百年前の音楽が教えてくれること

二〇二〇年という年が、以前から私にはまったく想像できなかった。二〇一九年までなら、今まで私が生きてきた延長線上に考えることができるのだけれど、それが二〇二〇年にはすべて無効になってしまうのではないか。私はずっとそんな予感につきまとわれて生きてきたような気がする。だから、その先のことは、まったく見当がつかなかった。

それでも私はその年を踏み越えて生きてゆくだろう。そんなふてぶてしい、へんな自信だけは変わらずにあったので、二〇二〇年には何か思いがけない試練がやってくるのではないか。そんなことを私はぼんやり予感していたのかもしれない。

だから、二〇二〇年に東京でオリンピックが開かれることが決まった時、空騒ぎをあおる連中が私はとても嫌だった。空騒ぎが明るく広まるほど、試練は厳しくなるだろう。「滅亡近い平家はその故に明るい」という言葉を私はその頃に知った。天皇が二〇一九年に退位して平成が終わることが決まった時も、私はそれを思い出していた。

そして、二〇二〇年が明けると同時にコロナ騒ぎが始まった。予想できなかった試練が本当にやってきたのである。

それから一年が過ぎて、コロナは収まる気配が見えないけれど、ワクチン接種が始まり、それでもオリンピックは強行開催されることになって、この、スペイン風邪以来百年ぶりの試練の様相が、私にも少しは見えてくるようになった。
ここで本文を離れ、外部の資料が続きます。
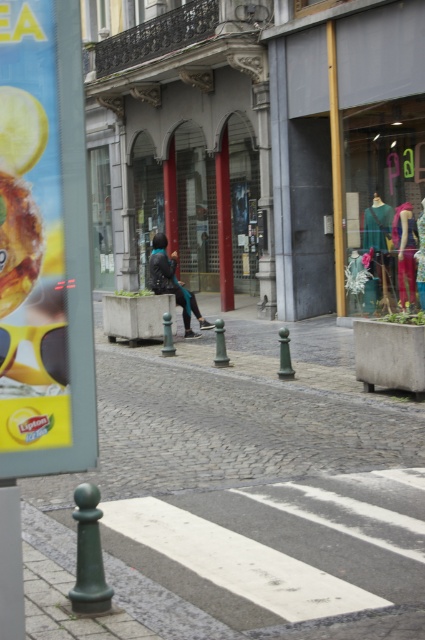
Question: Which point appears farthest from the camera in this image?

Choices:
 (A) (10, 26)
 (B) (399, 296)
 (C) (189, 291)
 (D) (359, 154)

Answer: (C)

Question: Which object is farther from the camera taking this photo?

Choices:
 (A) matte black jacket at center
 (B) cobblestone pavement at center
 (C) yellow plastic sign at left
 (D) multicolored fabric dress at center right

Answer: (A)

Question: Does cobblestone pavement at center come behind yellow plastic sign at left?

Choices:
 (A) yes
 (B) no

Answer: (A)

Question: Is transparent glass mannequins at center smaller than multicolored fabric dress at center right?

Choices:
 (A) yes
 (B) no

Answer: (B)

Question: Considering the relative positions of transparent glass mannequins at center and matte black jacket at center in the image provided, where is transparent glass mannequins at center located with respect to matte black jacket at center?

Choices:
 (A) left
 (B) right

Answer: (B)

Question: Which object is farther from the camera taking this photo?

Choices:
 (A) yellow plastic sign at left
 (B) cobblestone pavement at center
 (C) multicolored fabric dress at center right

Answer: (C)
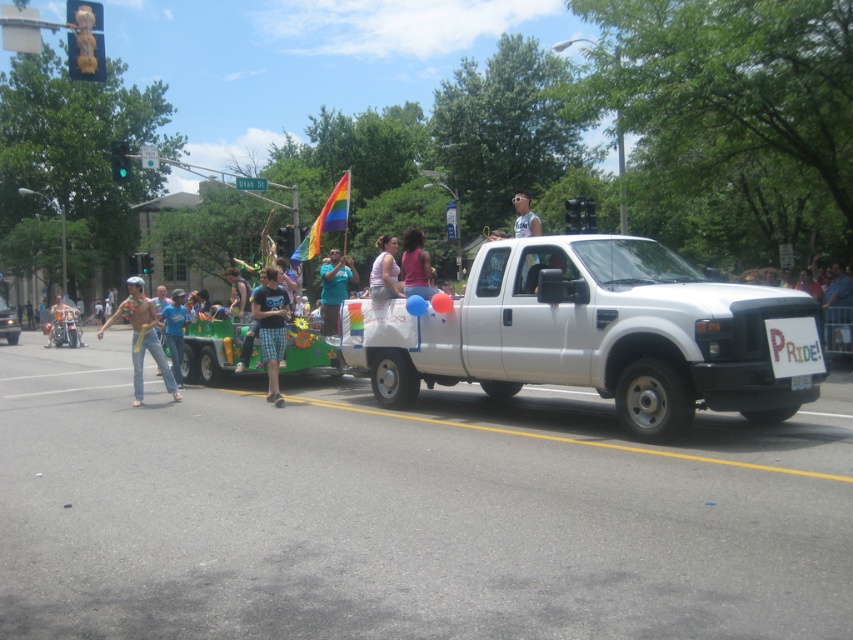
Between pink fabric shirt at center and matte purple shirt at center, which one has less height?

matte purple shirt at center is shorter.

Who is positioned more to the left, pink fabric shirt at center or matte purple shirt at center?

matte purple shirt at center

What do you see at coordinates (415, 264) in the screenshot? I see `pink fabric shirt at center` at bounding box center [415, 264].

Identify the location of pink fabric shirt at center. The image size is (853, 640). (415, 264).

Between plaid shorts at center and blue shirt at center, which one appears on the right side from the viewer's perspective?

plaid shorts at center

Looking at this image, can you confirm if plaid shorts at center is shorter than blue shirt at center?

Yes, plaid shorts at center is shorter than blue shirt at center.

Describe the element at coordinates (271, 326) in the screenshot. This screenshot has width=853, height=640. I see `plaid shorts at center` at that location.

You are a GUI agent. You are given a task and a screenshot of the screen. Output one action in this format:
    pyautogui.click(x=<x>, y=<y>)
    Task: Click on the plaid shorts at center
    Image resolution: width=853 pixels, height=640 pixels.
    Given the screenshot: What is the action you would take?
    pyautogui.click(x=271, y=326)

Who is positioned more to the right, denim jeans at left or rainbow fabric flag at upper center?

rainbow fabric flag at upper center

Is point (173, 385) less distant than point (311, 256)?

Yes, it is in front of point (311, 256).

Is point (125, 314) farther from viewer compared to point (318, 250)?

No, it is not.

Identify the location of denim jeans at left. (142, 337).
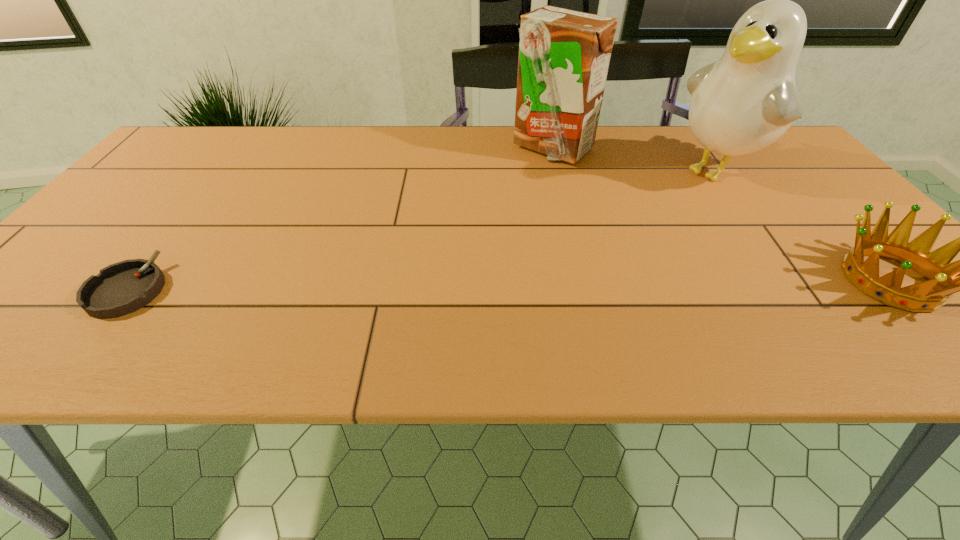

つまり、今までまったく見通しが立たなかった二〇二〇年以降のことが、少しは想像できるようになってきたのである。

気がつけば、二十一世紀が始まって二十年が過ぎた。二十一世紀のすでに五分の一を我々は生きてきたことになる。これで、二十一世紀を考える要素はすべて出尽くしたのではないか。私はそんな気がする。ふり返ってみると、百年前の一九二一年には二十世紀を考える要素はすでに出尽くしていた。私にはそんなふうに思えるからだ。

それと関係があるのかどうか分からないけれど、最近私は一九二〇年代に録音されたジャズの古典、若い頃のルイ・アームストロングやビックス・バイダーベック、あるいはベッシー・スミスのレコードをよく聴いている。一九二〇年代のアメリカは空前の好景気で、二〇二〇年代とはまったく違う時代なのだけれど、九十年百年という時間の意味が以前よりも強く感じられるような気がして、もともと好きだった音楽にさらに深みが出てきたように思う。音楽だけでなくて、当時の彼ら彼女らのポートレートも神々しくてとても美しい。

この、百年近く前の音楽が、具体的な何かを私に教えてくれるわけではない。それでも百年後の今、まったく予測することもできなかった世の中になっている今を、ささやかであっても楽しく生きてゆくことはできるんだよ、そんな声がここから聞こえてくるような気がする。これは、懐古趣味にひたるための音楽ではないのだ。

想像もつかなかった時代になったとしても、私は今までどおり生きてゆけばそれでよい。何を恐れる必要も無い。そんな当たり前のことを古い音楽が教えてくれる。

まったく個人的なことだけれど、私は最近、もう何十年も前に過ぎてしまった古い思い出、初めて自分で働いて生計を立てるようになった頃のことを、思い出として完結させて縁を切るために、ずいぶんときつい思いを続けてきたと思う。夜の夢みも朝の目覚めも、そのおかげであまり快適ではなかった。それでも、これを今やっておかなければ、古い思い出がいつまでも成仏せずに、たたり続けることが私にはよく分かっていた。

それは本当に大変だったけれど、何とかそれをなし遂げてしまうと、この、想像もつかなかった二〇二〇年以降を生きるのが少しは楽になるように思う。

結局、これまでどおり私は生き続ける。もちろん、私のまわりにあるものにカメラを向け、写真を撮りながら私は生き続ける。世の中とつながった「個」として生きることが私の最大の歓びであるし、写真がそれを支えてくれる。そして、古い音楽が、また何か新しい示唆を私に与えてくれることになるのだろう。

ところで、あと数年もすれば、日本は田舎だけでなくて、東京のような大都会でも急激に人口が減り始める、とのことである。人間に限らず、生き物はやたらに個体数が多いと正気を失うものではないのだろうか。私はそう思う。

ただ、この急激な人口減少が止まらなければ、あと二百年足らずで日本人は絶滅する、ということになるらしい。けれども、我々が少しずつ正気に返ってゆくのであれば、無責任だけど、それでもよいではないか、という気もする。衰退する、というのは、もしかしたら正気に返る、ということなのかもしれない。そんな世の中で、柔軟な「個」として生きて、写真を撮りながら、音楽を聴き続けながら、歳を重ねてゆけたら私は幸せだと思う。